__Exercise description__: Line filter on the word "byte": copy each matching line from the entries.

----- Provided data -----

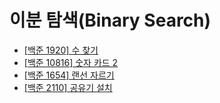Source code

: # 이분 탐색(Binary Search)

- [[백준 1920] 수 찾기](./1920_finding_number)
- [[백준 10816] 숫자 카드 2](./10816_number_card_2)
- [[백준 1654] 랜선 자르기](./1654_cutting_UDP_cable)
- [[백준 2110] 공유기 설치](./2110_equiping_router)
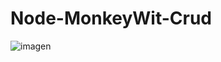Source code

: # Node-MonkeyWit-Crud
![imagen](https://user-images.githubusercontent.com/52834318/191376912-b36661d4-5653-4878-9784-258986d3fe0f.png)
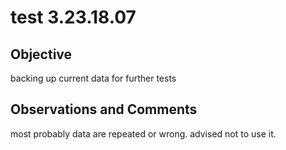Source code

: # test 3.23.18.07
## Objective

backing up current data for further tests

## Observations and Comments
most probably data are repeated or wrong. advised not to use it.

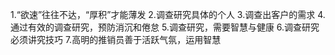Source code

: 1.“欲速”往往不达，“厚积”才能薄发
2.调查研究具体的个人
3.调查出客户的需求
4.通过有效的调查研究，预防消沉和倦怠
5.调查研究，需要智慧与健康
6.调查研究必须讲究技巧
7.高明的推销员善于活跃气氛，运用智慧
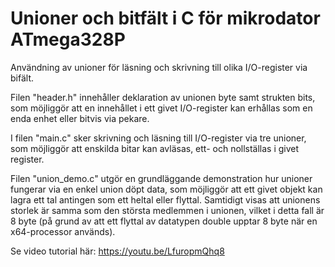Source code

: # Unioner och bitfält i C för mikrodator ATmega328P
Användning av unioner för läsning och skrivning till olika I/O-register via bifält.

Filen "header.h" innehåller deklaration av unionen byte samt strukten bits, som möjliggör att en 
innehållet i ett givet I/O-register kan erhållas som en enda enhet eller bitvis via pekare.

I filen "main.c" sker skrivning och läsning till I/O-register via tre unioner, som möjliggör att 
enskilda bitar kan avläsas, ett- och nollställas i givet register.

Filen "union_demo.c" utgör en grundläggande demonstration hur unioner fungerar via en enkel union döpt data,
som möjliggör att ett givet objekt kan lagra ett tal antingen som ett heltal eller flyttal. Samtidigt visas
att unionens storlek är samma som den största medlemmen i unionen, vilket i detta fall är 8 byte (på grund
av att ett flyttal av datatypen double upptar 8 byte när en x64-processor används).

Se video tutorial här: https://youtu.be/LfuropmQhq8

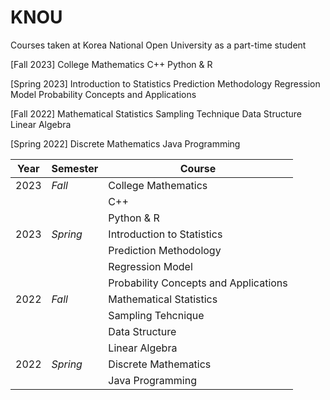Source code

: # KNOU
Courses taken at Korea National Open University as a part-time student

[Fall 2023]
College Mathematics
C++
Python & R

[Spring 2023]
Introduction to Statistics
Prediction Methodology
Regression Model
Probability Concepts and Applications

[Fall 2022]
Mathematical Statistics
Sampling Technique
Data Structure
Linear Algebra

[Spring 2022]
Discrete Mathematics
Java Programming


|Year|Semester|Course|
|---|---|---|
|2023|*Fall*|College Mathematics|
|||C++|
|||Python & R|
|2023|*Spring*|Introduction to Statistics|
|||Prediction Methodology|
|||Regression Model|
|||Probability Concepts and Applications|
|2022|*Fall*|Mathematical Statistics|
|||Sampling Tehcnique|
|||Data Structure|
|||Linear Algebra|
|2022|*Spring*|Discrete Mathematics|
|||Java Programming|

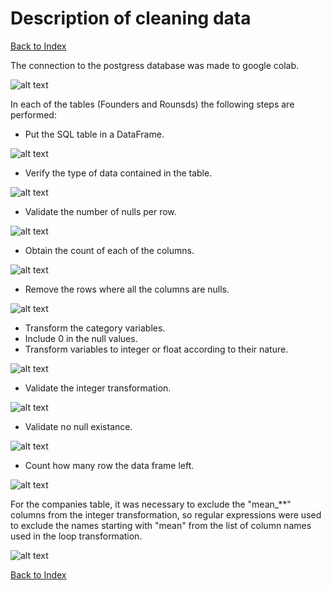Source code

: # Description of cleaning data

[Back to Index](README.md#index)

The connection to the postgress database was made to google colab.

![alt text](Resources/1.png)

In each of the tables (Founders and Rounsds) the following steps are performed:

- Put the SQL table in a DataFrame.

![alt text](Resources/2.png)

- Verify the type of data contained in the table.

![alt text](Resources/3.png)

- Validate the number of nulls per row.

![alt text](Resources/4.png)

- Obtain the count of each of the columns.

![alt text](Resources/5.png)

- Remove the rows where all the columns are nulls.

![alt text](Resources/6.png)

- Transform the category variables.
- Include 0 in the null values.
- Transform variables to integer or float according to their nature.

![alt text](Resources/7.png)

- Validate the integer transformation.

![alt text](Resources/8.png)

- Validate no null existance.

![alt text](Resources/9.png)

- Count how many row the data frame left.

![alt text](Resources/10.png)

For the companies table, it was necessary to exclude the "mean_**" columns from the integer transformation, so regular expressions were used to exclude the names starting with "mean" from the list of column names used in the loop transformation.

![alt text](Resources/11.png)

[Back to Index](README.md#index)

-----

__Solution below__:
Filen "header.h" innehåller deklaration av unionen byte samt strukten bits, som möjliggör att en 
att unionens storlek är samma som den största medlemmen i unionen, vilket i detta fall är 8 byte (på grund
av att ett flyttal av datatypen double upptar 8 byte när en x64-processor används).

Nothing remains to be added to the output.